*** SUPPLIED MATERIAL ***

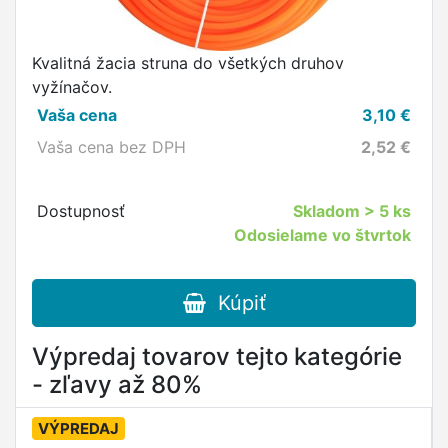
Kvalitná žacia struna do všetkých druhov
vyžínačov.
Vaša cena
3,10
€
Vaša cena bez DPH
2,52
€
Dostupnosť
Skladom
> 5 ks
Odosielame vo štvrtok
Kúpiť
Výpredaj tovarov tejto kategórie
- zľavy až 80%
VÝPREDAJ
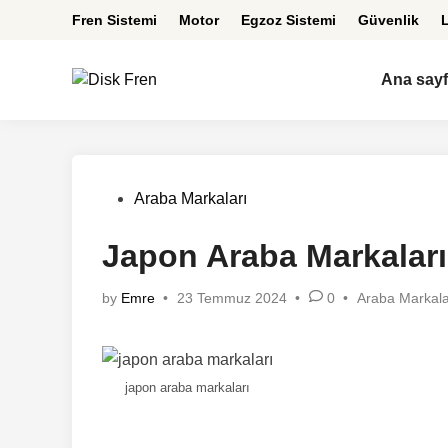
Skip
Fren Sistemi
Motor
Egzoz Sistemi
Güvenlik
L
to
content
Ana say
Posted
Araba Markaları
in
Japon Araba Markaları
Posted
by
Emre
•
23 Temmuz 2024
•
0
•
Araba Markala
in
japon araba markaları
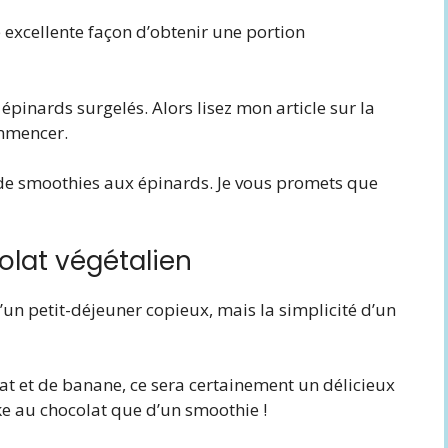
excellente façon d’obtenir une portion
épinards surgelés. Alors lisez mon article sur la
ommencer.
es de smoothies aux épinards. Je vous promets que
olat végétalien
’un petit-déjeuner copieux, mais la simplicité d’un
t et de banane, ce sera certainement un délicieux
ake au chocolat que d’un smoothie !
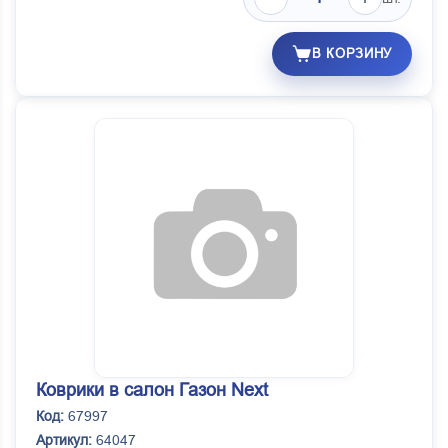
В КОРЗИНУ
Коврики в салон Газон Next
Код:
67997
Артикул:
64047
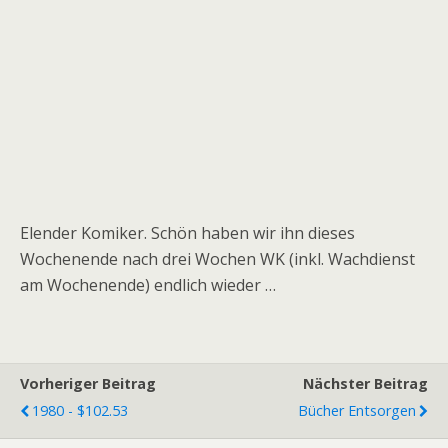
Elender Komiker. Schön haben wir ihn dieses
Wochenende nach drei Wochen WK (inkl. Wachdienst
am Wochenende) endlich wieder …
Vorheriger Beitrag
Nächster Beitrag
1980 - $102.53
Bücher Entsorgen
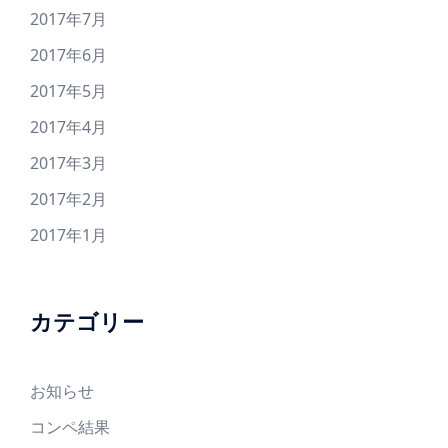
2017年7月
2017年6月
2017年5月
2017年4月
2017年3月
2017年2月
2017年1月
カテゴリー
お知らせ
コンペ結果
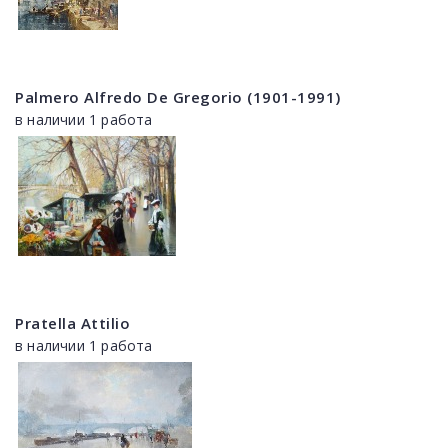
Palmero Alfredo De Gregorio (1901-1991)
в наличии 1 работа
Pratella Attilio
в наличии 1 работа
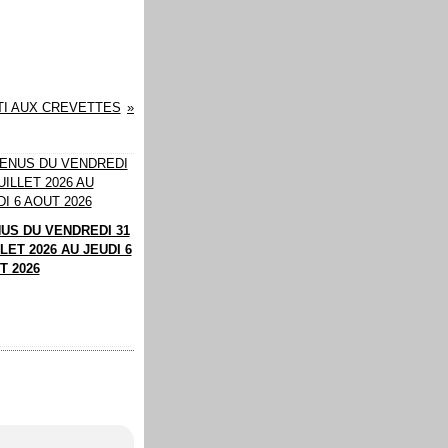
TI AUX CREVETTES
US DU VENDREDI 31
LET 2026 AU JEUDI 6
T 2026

*** End of SUPPLIED MATERIAL ***

▸ AIM OF THE EXERCISE:
The response must consist of the entries above exactly as they stand, minus any pictures.

▸ SOLUTION TO THIS EXERCISE:
Kvalitná žacia struna do všetkých druhov
vyžínačov.
Vaša cena
3,10
€
Vaša cena bez DPH
2,52
€
Dostupnosť
Skladom
> 5 ks
Odosielame vo štvrtok
Kúpiť
Výpredaj tovarov tejto kategórie
- zľavy až 80%
VÝPREDAJ
Skip
Fren Sistemi
Motor
Egzoz Sistemi
Güvenlik
L
to
content
Ana say
Posted
Araba Markaları
in
Japon Araba Markaları
Posted
by
Emre
•
23 Temmuz 2024
•
0
•
Araba Markala
in
japon araba markaları
excellente façon d’obtenir une portion
épinards surgelés. Alors lisez mon article sur la
ommencer.
es de smoothies aux épinards. Je vous promets que
olat végétalien
’un petit-déjeuner copieux, mais la simplicité d’un
t et de banane, ce sera certainement un délicieux
ake au chocolat que d’un smoothie !
В КОРЗИНУ
Коврики в салон Газон Next
Код:
67997
Артикул:
64047
Elender Komiker. Schön haben wir ihn dieses
Wochenende nach drei Wochen WK (inkl. Wachdienst
am Wochenende) endlich wieder …
Vorheriger Beitrag
Nächster Beitrag
1980 - $102.53
Bücher Entsorgen
2017年7月
2017年6月
2017年5月
2017年4月
2017年3月
2017年2月
2017年1月
カテゴリー
お知らせ
コンペ結果
Palmero Alfredo De Gregorio (1901-1991)
в наличии 1 работа
Pratella Attilio
в наличии 1 работа
TI AUX CREVETTES
US DU VENDREDI 31
LET 2026 AU JEUDI 6
T 2026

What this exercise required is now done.